> [JOB ITEM A]:
Collect every line in the rows that contains the word "been", and copy each one out.

> [PAGE TEXT]:
# Load each of the speaker files
Librosa loads in the speaker files that were premade for each individual speaker. It returns two values, the series of audio data for each speaker, and the sample rate for each speaker. The sample rate was set to 8 KHz as an argument for the function. We now have a matrix for each individual speaker, labeled by letter.

In [93]:
import librosa
import numpy as np
import pandas as pd

a, sr = librosa.load('/Users/James/Documents/SBU/ISE390/SpeechProject/Audio/ConcatenatedAudio/speaker1.wav', sr=8000)
b, sr = librosa.load('/Users/James/Documents/SBU/ISE390/SpeechProject/Audio/ConcatenatedAudio/speaker2.wav', sr=8000)
c, sr = librosa.load('/Users/James/Documents/SBU/ISE390/SpeechProject/Audio/ConcatenatedAudio/speaker3.wav', sr=8000)
d, sr = librosa.load('/Users/James/Documents/SBU/ISE390/SpeechProject/Audio/ConcatenatedAudio/speaker4.wav', sr=8000)
e, sr = librosa.load('/Users/James/Documents/SBU/ISE390/SpeechProject/Audio/ConcatenatedAudio/speaker5.wav', sr=8000)

> [JOB ITEM B]:
In the notes on loading the speaker files, what sample rate was passed as an argument to the loading function?

> [RECORDS SUPPLIED]:
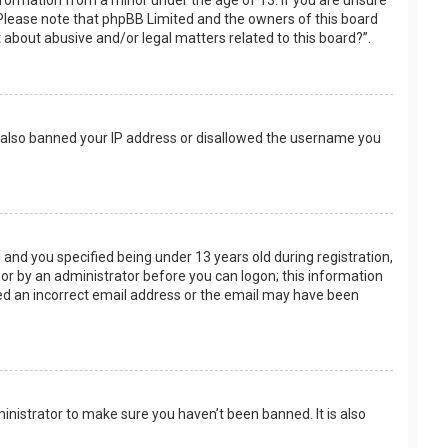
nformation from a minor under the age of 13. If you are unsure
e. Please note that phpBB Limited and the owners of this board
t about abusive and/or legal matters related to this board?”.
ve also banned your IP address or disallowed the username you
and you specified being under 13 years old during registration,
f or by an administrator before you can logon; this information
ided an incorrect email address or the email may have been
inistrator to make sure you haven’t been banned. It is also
...
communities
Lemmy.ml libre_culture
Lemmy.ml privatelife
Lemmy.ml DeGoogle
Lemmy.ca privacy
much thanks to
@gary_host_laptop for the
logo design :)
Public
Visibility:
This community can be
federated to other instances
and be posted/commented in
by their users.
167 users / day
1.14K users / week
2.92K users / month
==
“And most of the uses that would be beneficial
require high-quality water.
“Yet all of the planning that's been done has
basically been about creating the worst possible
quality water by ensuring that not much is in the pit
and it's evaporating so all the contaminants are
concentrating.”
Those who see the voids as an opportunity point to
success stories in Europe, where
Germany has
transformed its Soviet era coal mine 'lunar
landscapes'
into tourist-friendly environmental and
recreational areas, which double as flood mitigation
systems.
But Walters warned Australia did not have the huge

> [EXPECTED OUTPUT A]:
ided an incorrect email address or the email may have been
inistrator to make sure you haven’t been banned. It is also
“Yet all of the planning that's been done has
basically been about creating the worst possible

> [EXPECTED OUTPUT B]:
8 KHz